What the task asks:
Using the excerpt on CJK encodings and captions, answer the following questions:
(a) At which code points must fonts in the C49 encoding scheme have character glyphs?
(b) Which range of the Basic Multilingual Plane do Big 5+ and GBK cover for the CJK character repertory?
(c) Which package is required to use the supplied caption files?

Article:
Fonts in C49 encoding scheme must have the character glyphs at the code
points 0xA1-0xDF.

An environment `SJIStext' similar to `Bg5text' is defined; the same
restrictions as explained in the previous section hold.


Big 5+ and GBK encodings
------------------------

See below the section `Preprocessors' for the preferred input method using
extconv.

These relatively new encodings are used in some older MS Windows versions in
Taiwan (Big 5+) and Mainland China (GBK). Both encodings implement the whole
CJK character repertory of Unicode in the Basic Multilingual Plane
(U+4E00-U+9FFF, approx. 21000 characters) and a few other characters but
still try to be backwards compatible. All code points of Big 5 are identical
to the code points in Big 5+, and the same holds for GB 2312-1980 and GBK.
Note that the default CJK font encodings for Big 5+ and Big 5 are *not*
compatible. The same is true for GBK and GB2312.

Two new environments, `Bg5+text' and `GBKtext' similar to `Bg5text' are
defined also; the same restrictions as above hold.
 

CJK captions
------------

To use the supplied caption files you need the koma-script package. The main
reason why I choose these style files instead of the standard classes is the
fact that the author of koma-script is willing to support CJK. On the other
hand, the philosophy of the LaTeX 2e maintainers is not to add new features
to the standard classes.

The koma-script style files are maintained by Markus Kohm
(Markus.Kohm@gmx.de); they are available at the CTAN hosts.


If you say \CJKcaption{<caption>} inside of a CJK environment, the file
<caption>.cpx is loaded (.cpx is a preprocessed version of .cap)

Example:

    \documentclass{scrartcl}%   this is a KOMA-script class
    \usepackage{CJK}

    \begin{document}
    \begin{CJK*}{GB}{kai}
    \CJKcaption{GB}%            loading GB.cpx

    \chapter{blablabla}%        is formatted in Chinese

    ...

Data records:

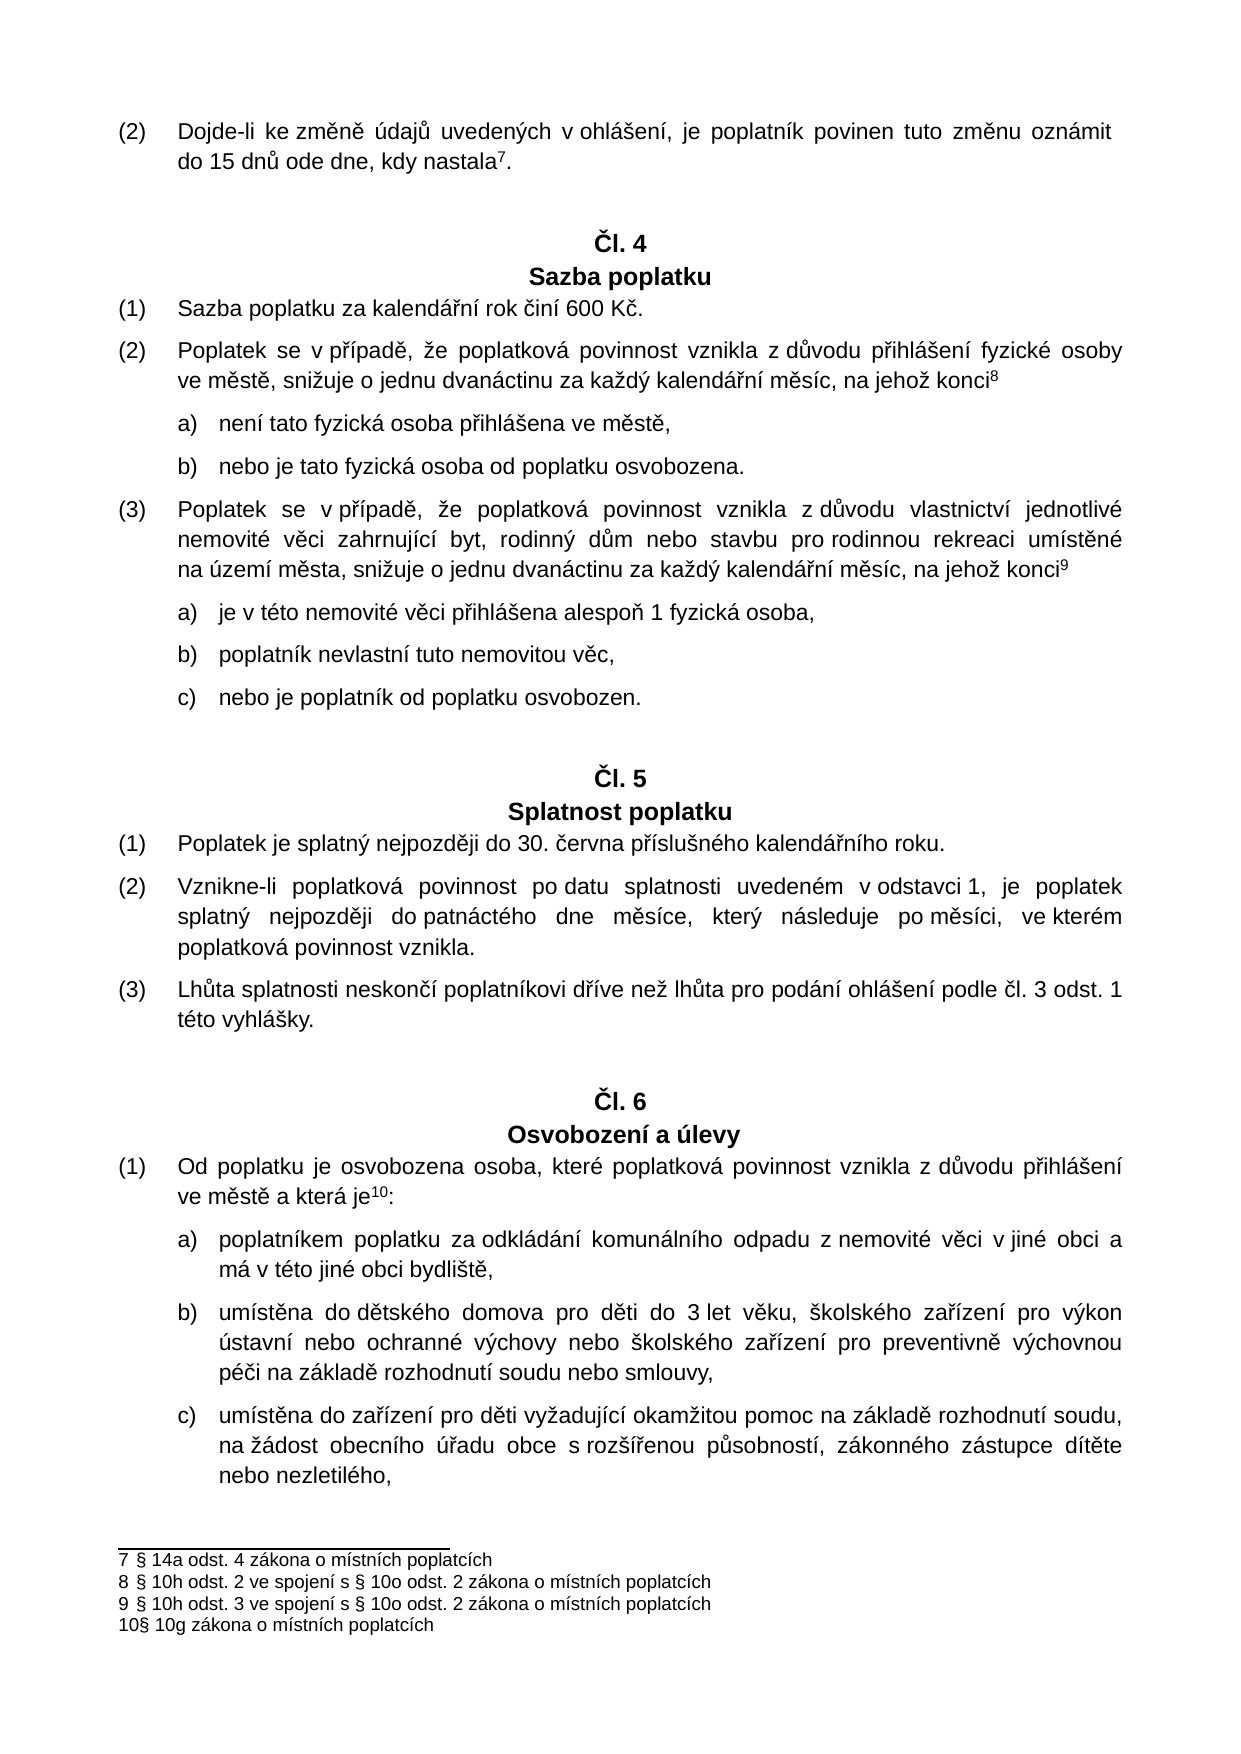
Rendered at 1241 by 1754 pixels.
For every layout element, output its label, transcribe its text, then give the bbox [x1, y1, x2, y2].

list Vznikne-li poplatková povinnost po datu splatnosti uvedeném v odstavci 1, je poplatek splatný nejpozději do patnáctého dne měsíce, který následuje po měsíci, ve kterém poplatková povinnost vznikla. [118, 873, 1122, 960]
list Sazba poplatku za kalendářní rok činí 600 Kč. [118, 294, 1122, 321]
list Od poplatku je osvobozena osoba, které poplatková povinnost vznikla z důvodu přihlášení ve městě a která je: [118, 1153, 1122, 1209]
list poplatník nevlastní tuto nemovitou věc, [177, 641, 1122, 668]
list Poplatek se v případě, že poplatková povinnost vznikla z důvodu vlastnictví jednotlivé nemovité věci zahrnující byt, rodinný dům nebo stavbu pro rodinnou rekreaci umístěné na území města, snižuje o jednu dvanáctinu za každý kalendářní měsíc, na jehož konci [118, 496, 1122, 582]
list § 10g zákona o místních poplatcích [118, 1614, 1122, 1635]
list je v této nemovité věci přihlášena alespoň 1 fyzická osoba, [177, 599, 1122, 625]
subtitle Čl. 4 Sazba poplatku [118, 228, 1122, 290]
list Poplatek je splatný nejpozději do 30. června příslušného kalendářního roku. [118, 830, 1122, 857]
subtitle Čl. 6 Osvobození a úlevy [118, 1087, 1122, 1148]
list nebo je poplatník od poplatku osvobozen. [177, 684, 1122, 711]
list § 14a odst. 4 zákona o místních poplatcích [118, 1549, 1122, 1571]
list není tato fyzická osoba přihlášena ve městě, [177, 410, 1122, 437]
subtitle Čl. 5 Splatnost poplatku [118, 764, 1122, 826]
list umístěna do zařízení pro děti vyžadující okamžitou pomoc na základě rozhodnutí soudu, na žádost obecního úřadu obce s rozšířenou působností, zákonného zástupce dítěte nebo nezletilého, [177, 1402, 1122, 1488]
list umístěna do dětského domova pro děti do 3 let věku, školského zařízení pro výkon ústavní nebo ochranné výchovy nebo školského zařízení pro preventivně výchovnou péči na základě rozhodnutí soudu nebo smlouvy, [177, 1298, 1122, 1385]
list nebo je tato fyzická osoba od poplatku osvobozena. [177, 453, 1122, 479]
list Dojde-li ke změně údajů uvedených v ohlášení, je poplatník povinen tuto změnu oznámit do 15 dnů ode dne, kdy nastala. [118, 118, 1122, 175]
list poplatníkem poplatku za odkládání komunálního odpadu z nemovité věci v jiné obci a má v této jiné obci bydliště, [177, 1226, 1122, 1282]
list § 10h odst. 3 ve spojení s § 10o odst. 2 zákona o místních poplatcích [118, 1592, 1122, 1614]
list Poplatek se v případě, že poplatková povinnost vznikla z důvodu přihlášení fyzické osoby ve městě, snižuje o jednu dvanáctinu za každý kalendářní měsíc, na jehož konci [118, 337, 1122, 394]
list § 10h odst. 2 ve spojení s § 10o odst. 2 zákona o místních poplatcích [118, 1571, 1122, 1592]
list Lhůta splatnosti neskončí poplatníkovi dříve než lhůta pro podání ohlášení podle čl. 3 odst. 1 této vyhlášky. [118, 976, 1122, 1033]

Written answer:
(a) 0xA1-0xDF
(b) U+4E00-U+9FFF
(c) The koma-script package